- **RECORD EXCERPTS**:
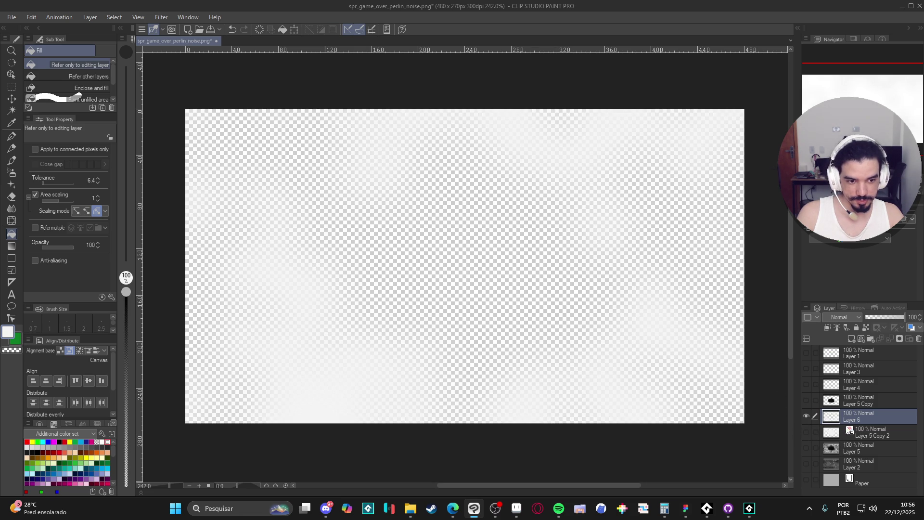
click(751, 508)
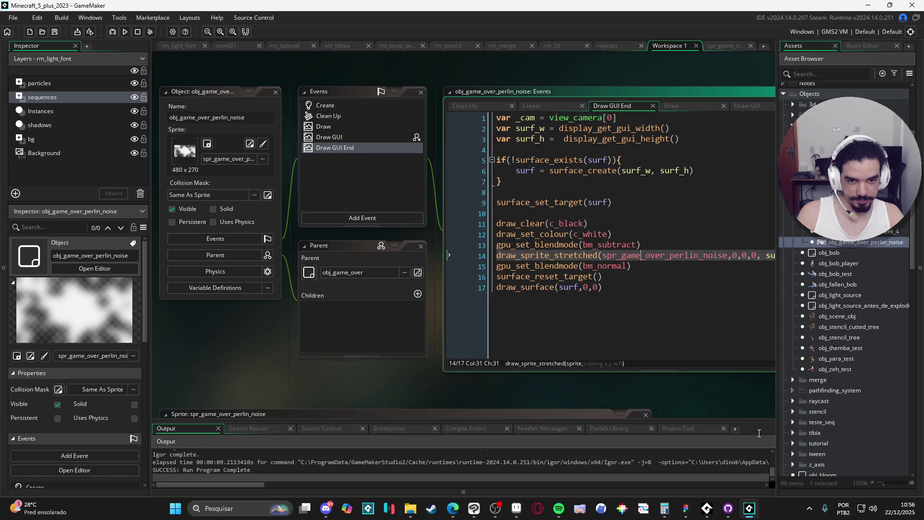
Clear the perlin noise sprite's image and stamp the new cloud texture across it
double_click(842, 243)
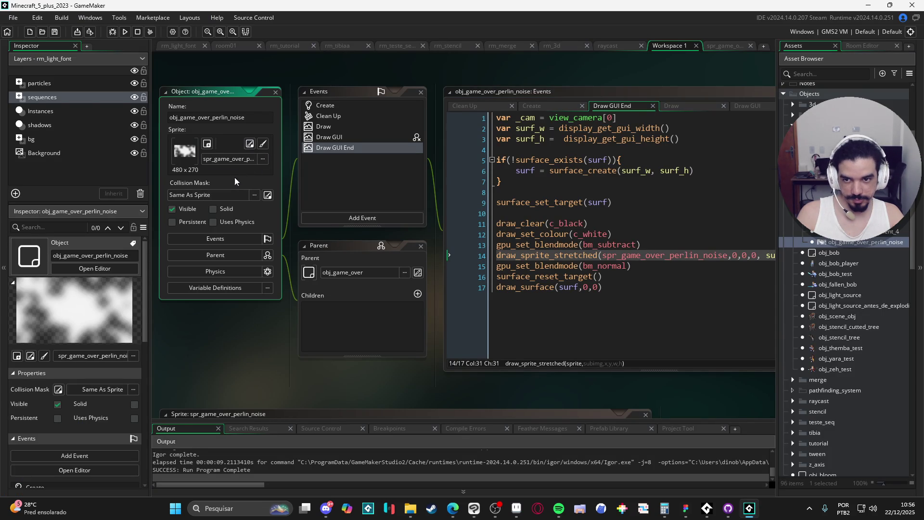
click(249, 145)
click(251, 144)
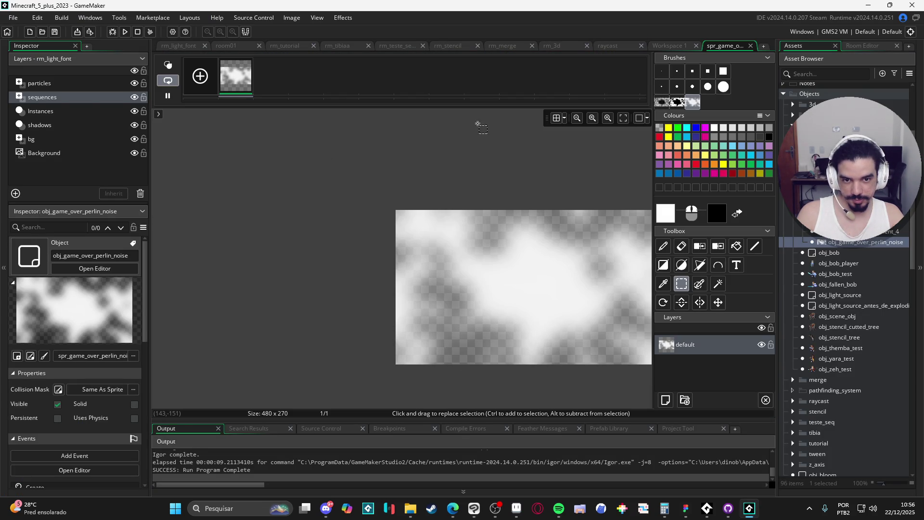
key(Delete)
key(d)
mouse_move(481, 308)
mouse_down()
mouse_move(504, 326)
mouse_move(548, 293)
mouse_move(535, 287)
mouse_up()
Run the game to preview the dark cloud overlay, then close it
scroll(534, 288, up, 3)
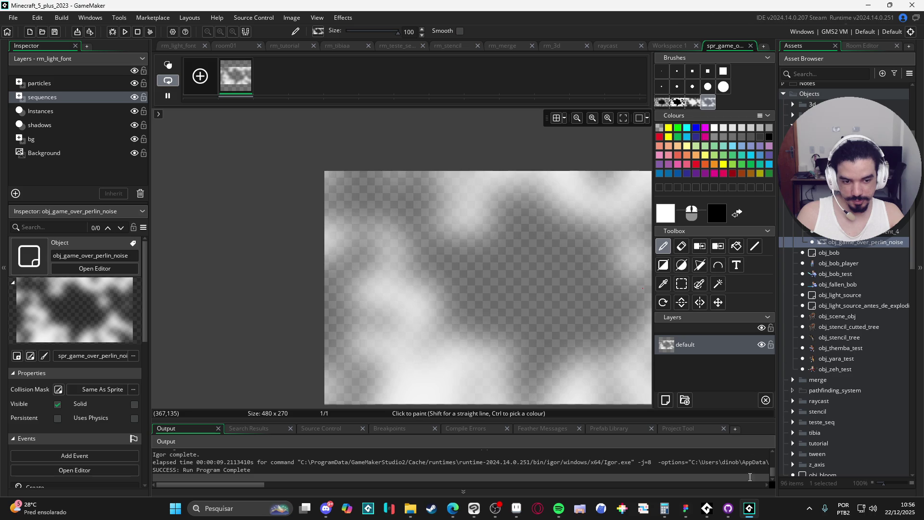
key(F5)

--

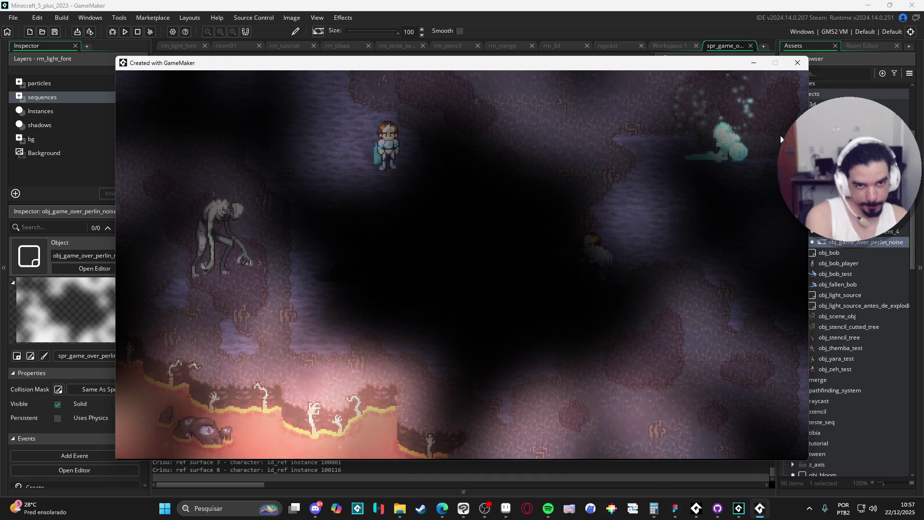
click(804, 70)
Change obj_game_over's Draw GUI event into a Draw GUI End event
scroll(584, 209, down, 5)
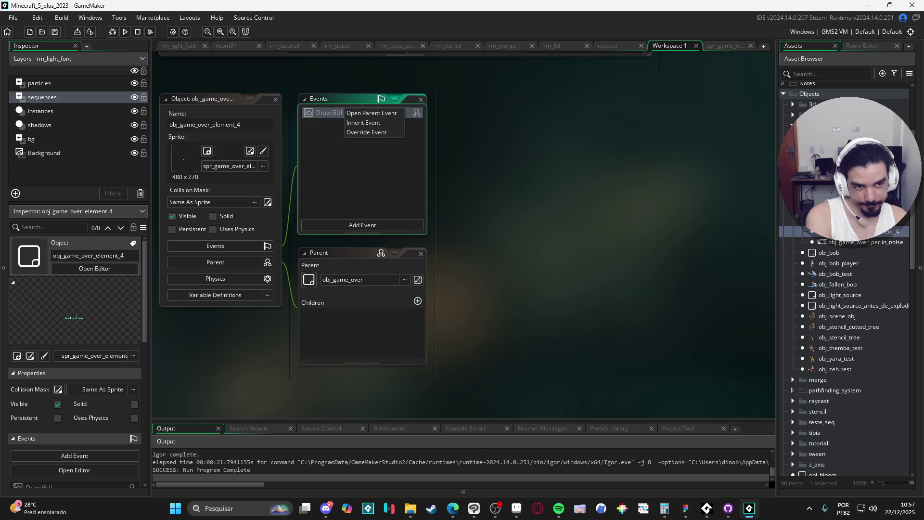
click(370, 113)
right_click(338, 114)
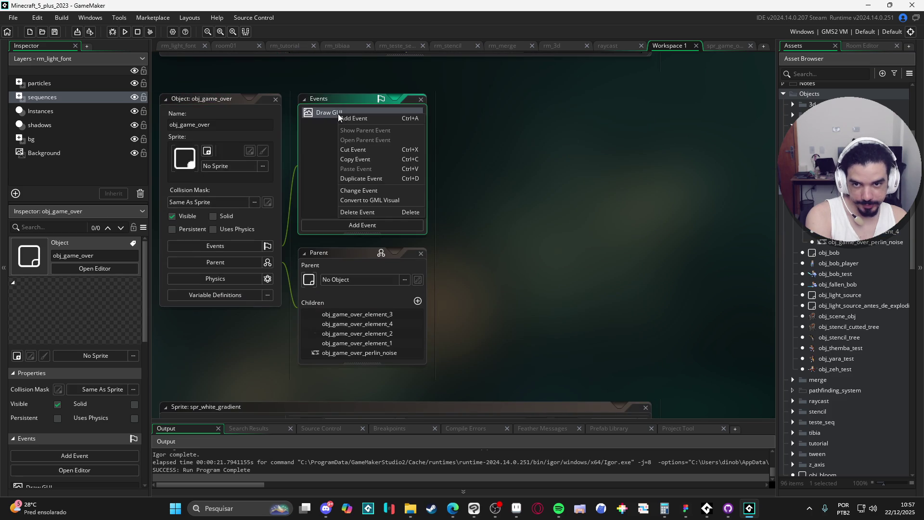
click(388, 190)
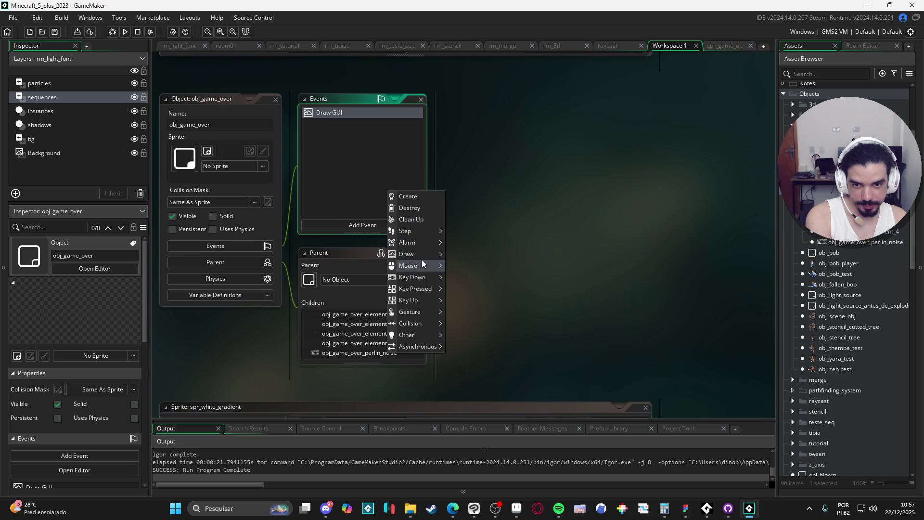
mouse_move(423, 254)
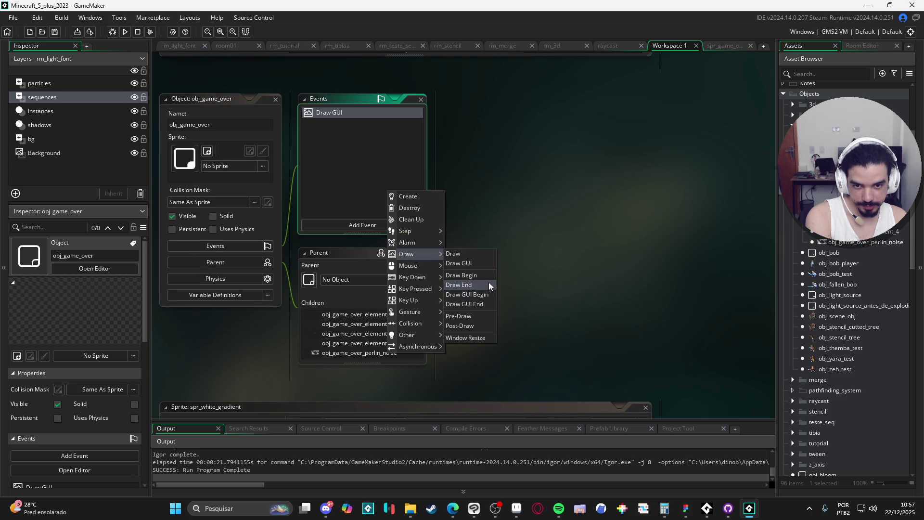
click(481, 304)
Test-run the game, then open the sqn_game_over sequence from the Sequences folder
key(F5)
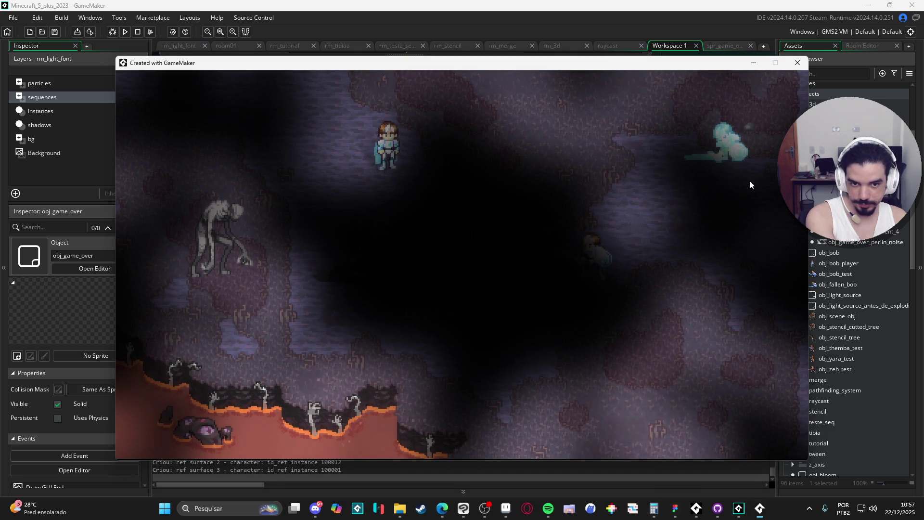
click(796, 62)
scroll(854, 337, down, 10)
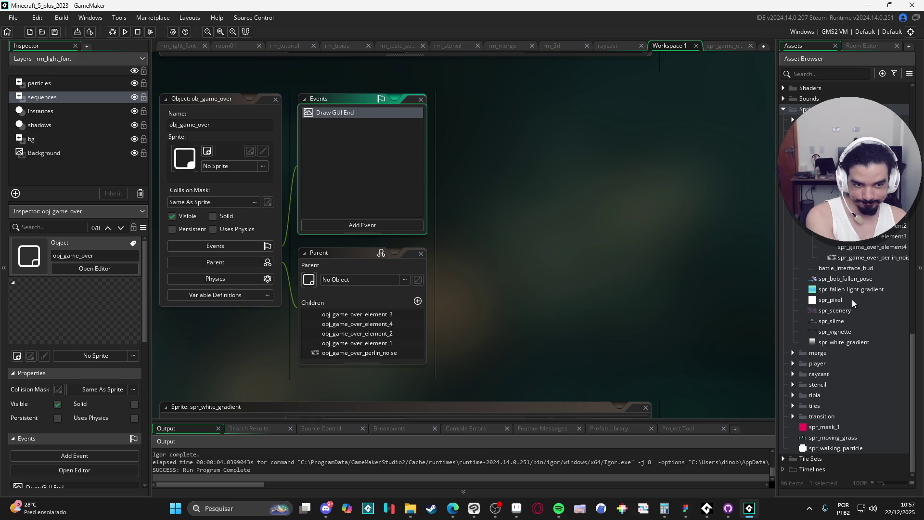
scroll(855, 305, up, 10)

--

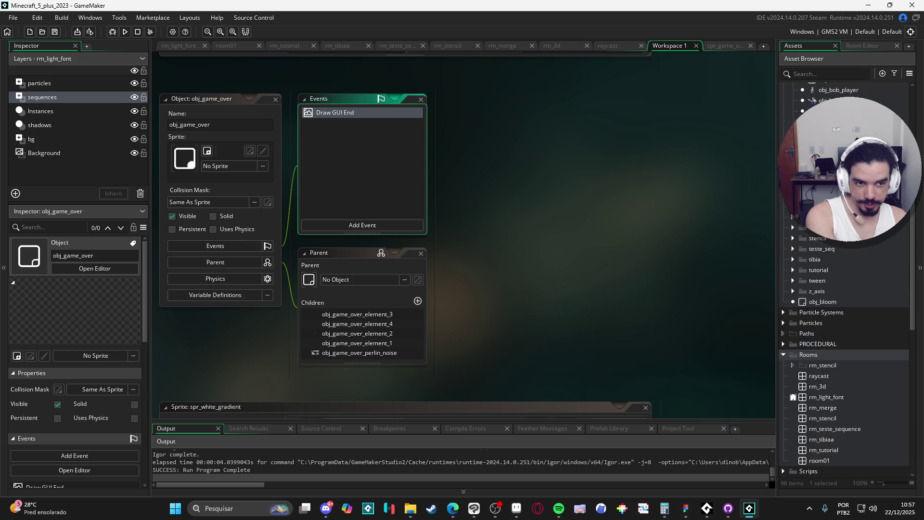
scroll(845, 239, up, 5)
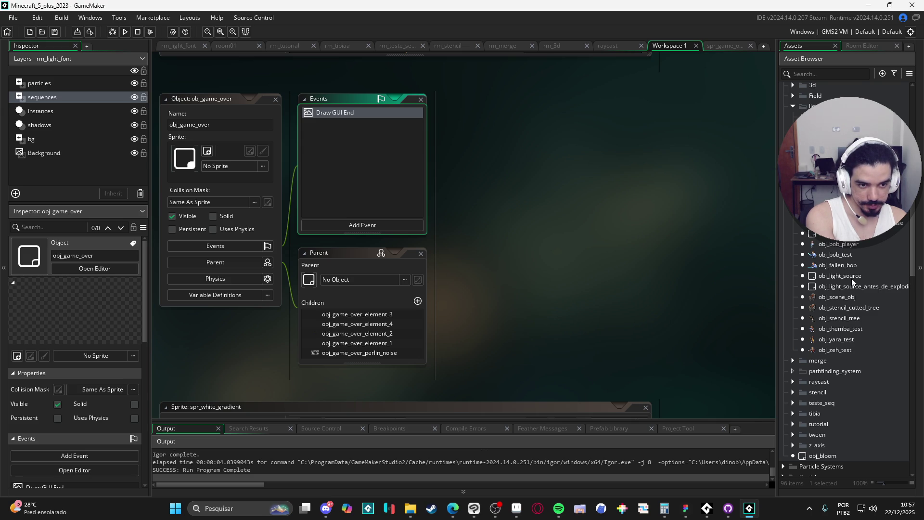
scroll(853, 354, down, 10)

- **ACTIVITY**: When a line contains the string "cloud", copy it from the records.

- **TASK RESULT**:
Clear the perlin noise sprite's image and stamp the new cloud texture across it
Run the game to preview the dark cloud overlay, then close it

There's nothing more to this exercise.